(Chart analysis data)
=== Section Start ===

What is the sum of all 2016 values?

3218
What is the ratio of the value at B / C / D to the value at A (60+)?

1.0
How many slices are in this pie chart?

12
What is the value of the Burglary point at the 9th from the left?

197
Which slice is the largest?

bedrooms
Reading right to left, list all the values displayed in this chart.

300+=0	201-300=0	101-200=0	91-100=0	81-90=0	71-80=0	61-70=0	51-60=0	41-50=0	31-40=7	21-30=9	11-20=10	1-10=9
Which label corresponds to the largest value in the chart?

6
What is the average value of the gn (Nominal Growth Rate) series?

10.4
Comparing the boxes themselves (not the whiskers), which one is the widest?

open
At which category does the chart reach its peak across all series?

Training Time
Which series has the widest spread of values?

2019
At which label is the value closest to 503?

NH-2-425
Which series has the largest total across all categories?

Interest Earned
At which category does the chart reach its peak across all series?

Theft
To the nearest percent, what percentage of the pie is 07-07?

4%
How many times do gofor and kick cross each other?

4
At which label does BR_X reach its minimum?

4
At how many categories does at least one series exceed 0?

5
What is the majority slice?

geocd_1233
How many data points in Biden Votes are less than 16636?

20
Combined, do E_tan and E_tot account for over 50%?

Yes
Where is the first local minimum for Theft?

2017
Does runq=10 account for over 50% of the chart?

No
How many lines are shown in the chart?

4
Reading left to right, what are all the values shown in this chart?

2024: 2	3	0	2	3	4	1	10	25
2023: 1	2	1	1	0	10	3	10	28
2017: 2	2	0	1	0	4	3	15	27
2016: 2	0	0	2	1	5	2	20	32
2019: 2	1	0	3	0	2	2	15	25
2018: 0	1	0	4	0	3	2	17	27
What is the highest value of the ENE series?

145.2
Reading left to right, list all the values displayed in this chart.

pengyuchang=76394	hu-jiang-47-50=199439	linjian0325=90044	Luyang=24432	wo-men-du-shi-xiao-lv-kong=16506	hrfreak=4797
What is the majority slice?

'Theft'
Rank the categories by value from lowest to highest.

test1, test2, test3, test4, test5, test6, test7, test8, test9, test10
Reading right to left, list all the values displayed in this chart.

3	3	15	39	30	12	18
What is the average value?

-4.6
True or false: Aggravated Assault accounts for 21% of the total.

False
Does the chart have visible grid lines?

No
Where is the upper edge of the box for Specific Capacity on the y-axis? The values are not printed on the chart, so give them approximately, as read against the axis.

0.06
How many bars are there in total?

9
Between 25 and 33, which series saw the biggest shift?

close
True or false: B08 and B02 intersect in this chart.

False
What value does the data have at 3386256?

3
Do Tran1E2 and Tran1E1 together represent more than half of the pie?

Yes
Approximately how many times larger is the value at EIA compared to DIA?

=== Section End ===

→ **DIRECTIONS**
List every line of the items above that contains the word "than".

→ **RESPONSE AREA**
How many data points in Biden Votes are less than 16636?
Do Tran1E2 and Tran1E1 together represent more than half of the pie?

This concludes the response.